I hate to admit it, but I did it. I committed the cardinal sin of marketing. Here I am, the author of a marketing book, a speaker on publishing and marketing, and I went and broke Rule Number One of marketing.

The number one rule of marketing is that authors (or any business person for that matter) should never ever be without their business card that promotes their book. But here I was, at an event with authors and I did not bring my business cards.

I really have no excuse, but let me tell you about it. This past weekend, I attended Christian Book Expo in Dallas, Texas. I placed my business cards in my briefcase and had them with me. One afternoon, I attended the Authors Picnic put on by AWSA (Advanced Writers and Speakers Association). This was an indoor picnic with well-known authors. Since I was going to lunch to listen to these authors speak, I only took my purse, not my briefcase. I neglected to transfer some business cards into my purse prior to attending the picnic. When I arrived at the luncheon, I discovered that most of the attendees were authors and that part of the time was devoted to networking with each other. There I was, the author of a book on marketing Christian books, without my business cards. Talk about looking foolish. I jokingly told the ladies at my table to do as I say, not as I do since I had just broken the cardinal rule of marketing.

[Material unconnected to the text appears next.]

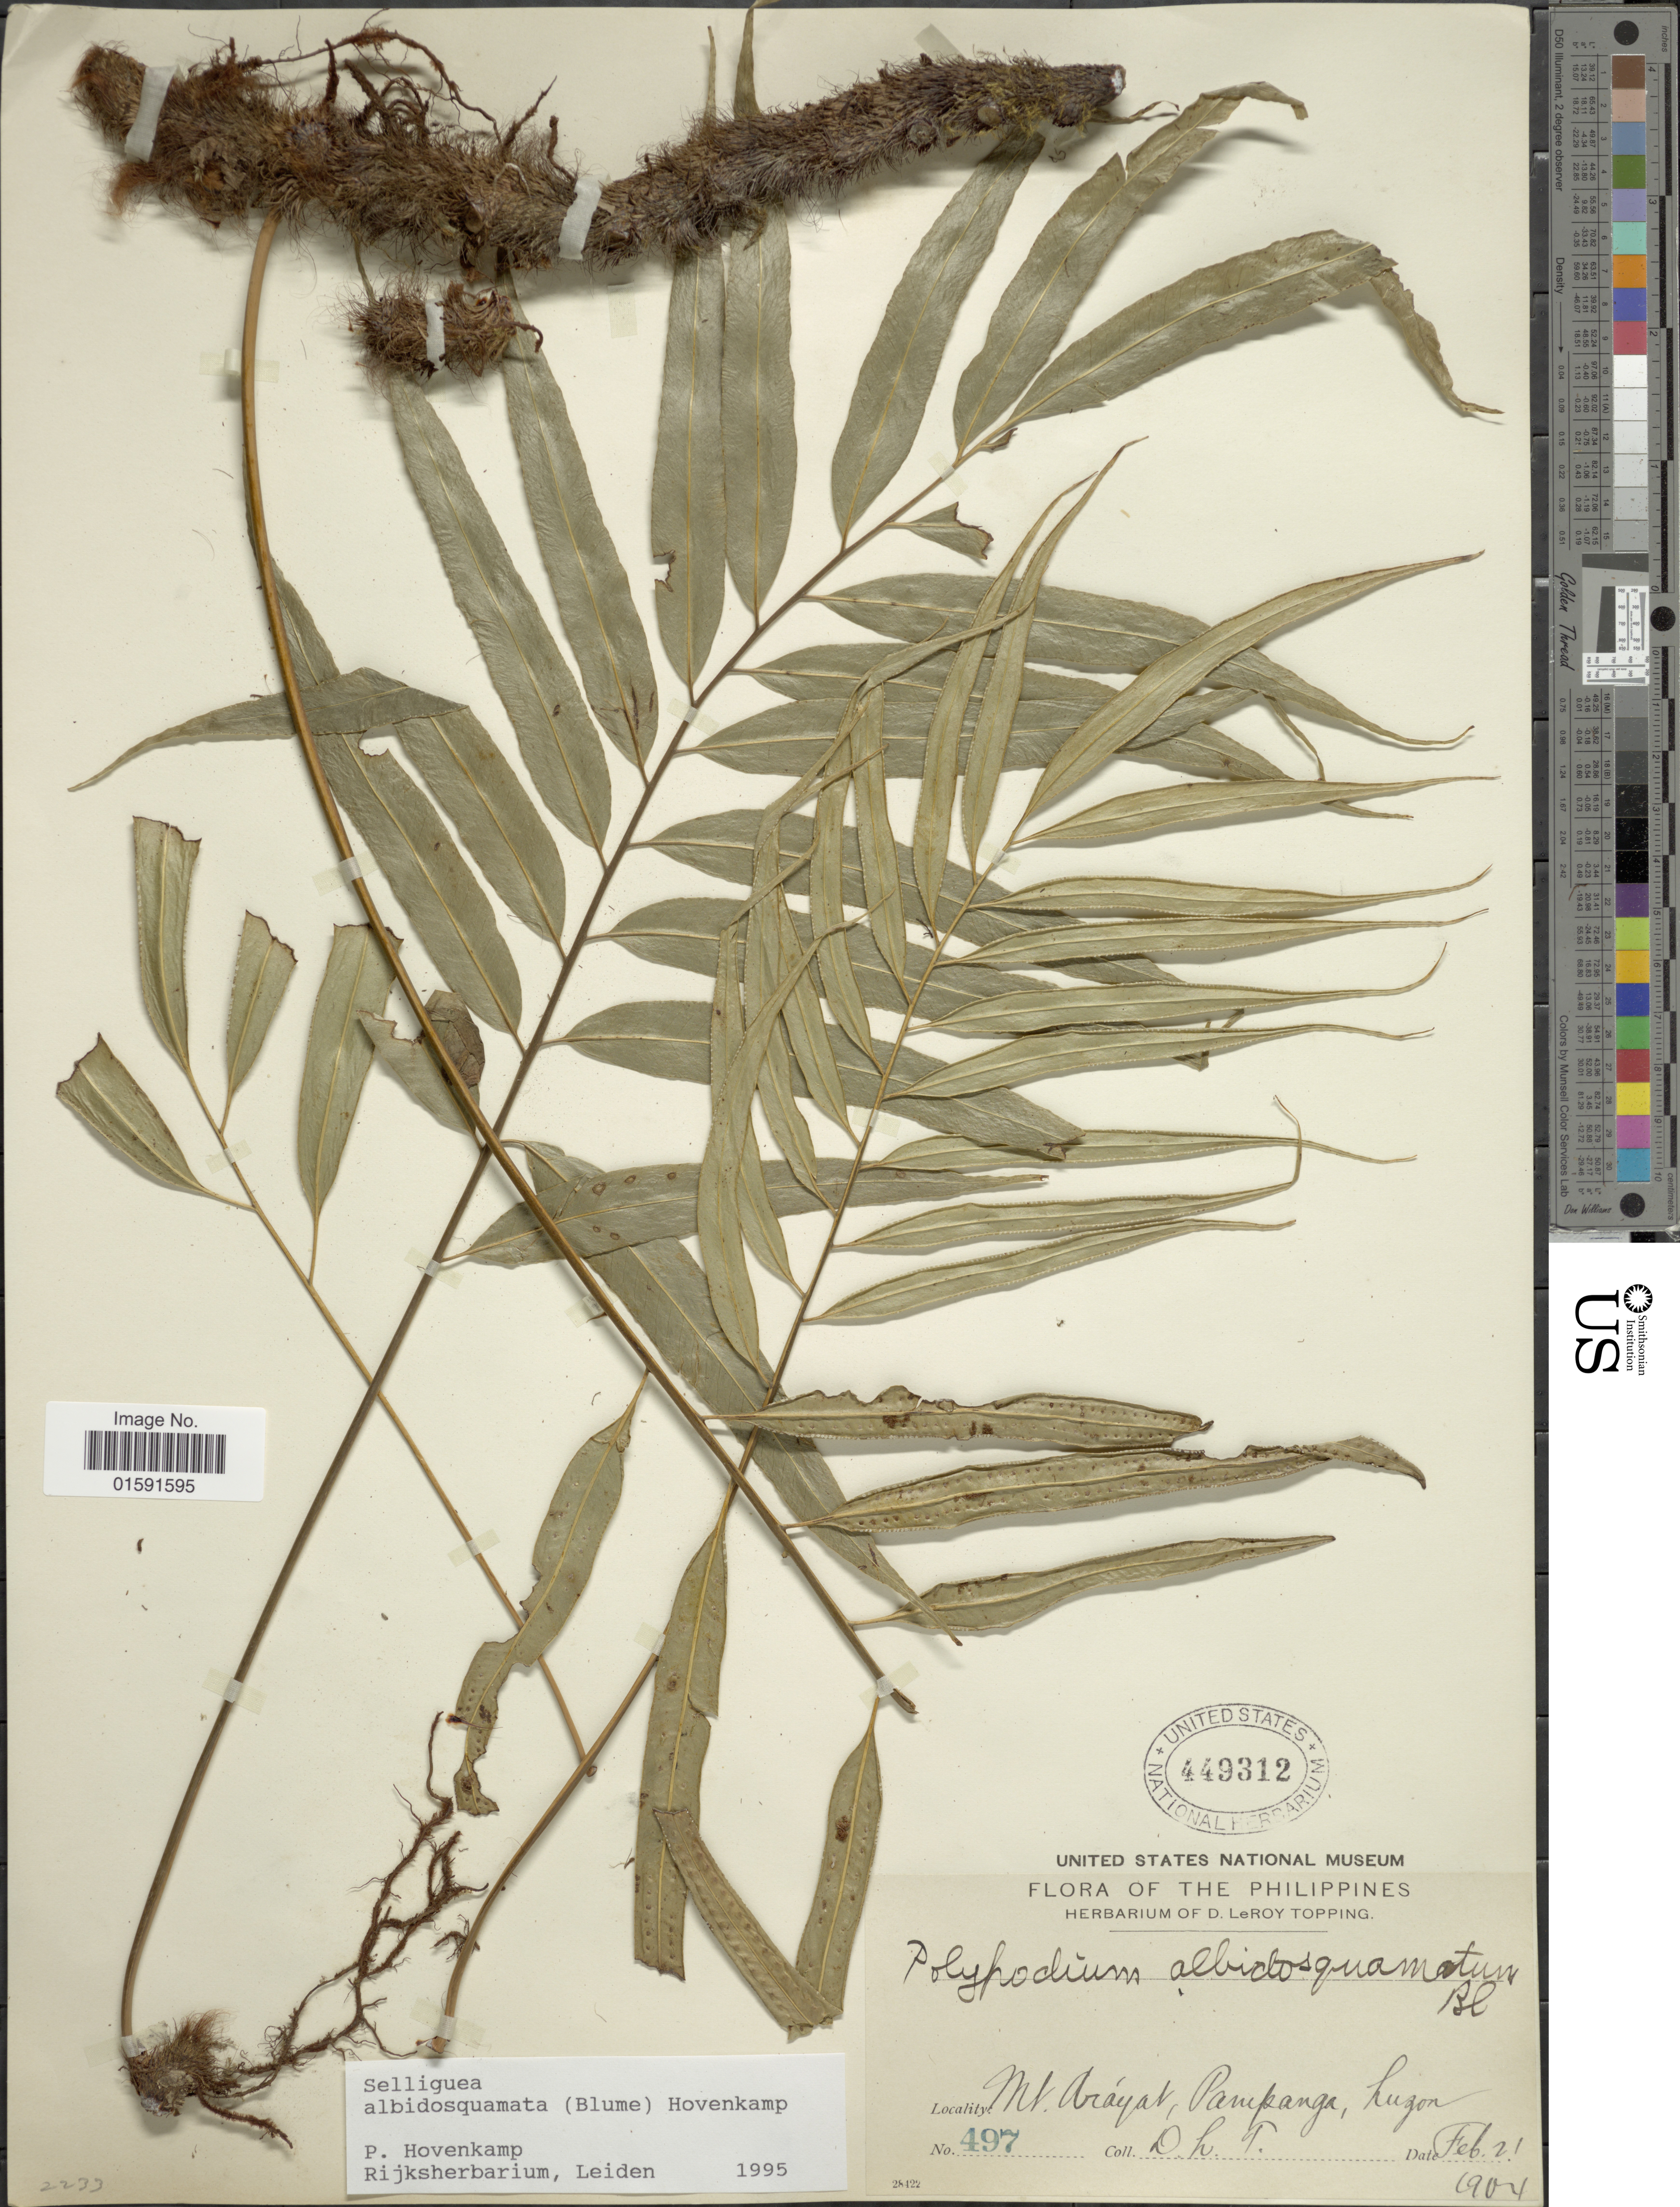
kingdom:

At the luncheon I met many wonderful women authors. A number of these authors shared with me disappointments they had with the publishers of their books. These disappointments ranged from feeling like their publishers did not listen to their input on cover designs to feeling like the publisher did not provide them support for marketing their book. One author told me that initially she was excited when she found a publisher for her book, but that her excitement quickly turned to disappointment when the publisher did almost nothing to market her book. This saga is not new. I often hear similar ones from new authors.

When you write a book, that book is your baby. No one will love that book or be as invested in that book as you. As parents, after we give birth we don’t hand our children over to someone else to raise. The same should be true for authors. After your book is published, don’t hand over the responsibility of marketing your book to the publisher. You, the author, should throw yourself into marketing your book. You are the one with the passion and the drive to sell your book. No one else will be able to market or sell your book as well as you can. If you have a publisher that is spending money and effort  on marketing your book, then the combined effort between you and your publisher will only make your book that much more successful.

I encourage you to do all you can to market your book. Start with carrying your business card with you wherever you go and always have a few copies of your book in your car so that you can make an instant sale when you meet an interested consumer.

Have you ever missed an opportunity to sell your book because you weren’t prepared?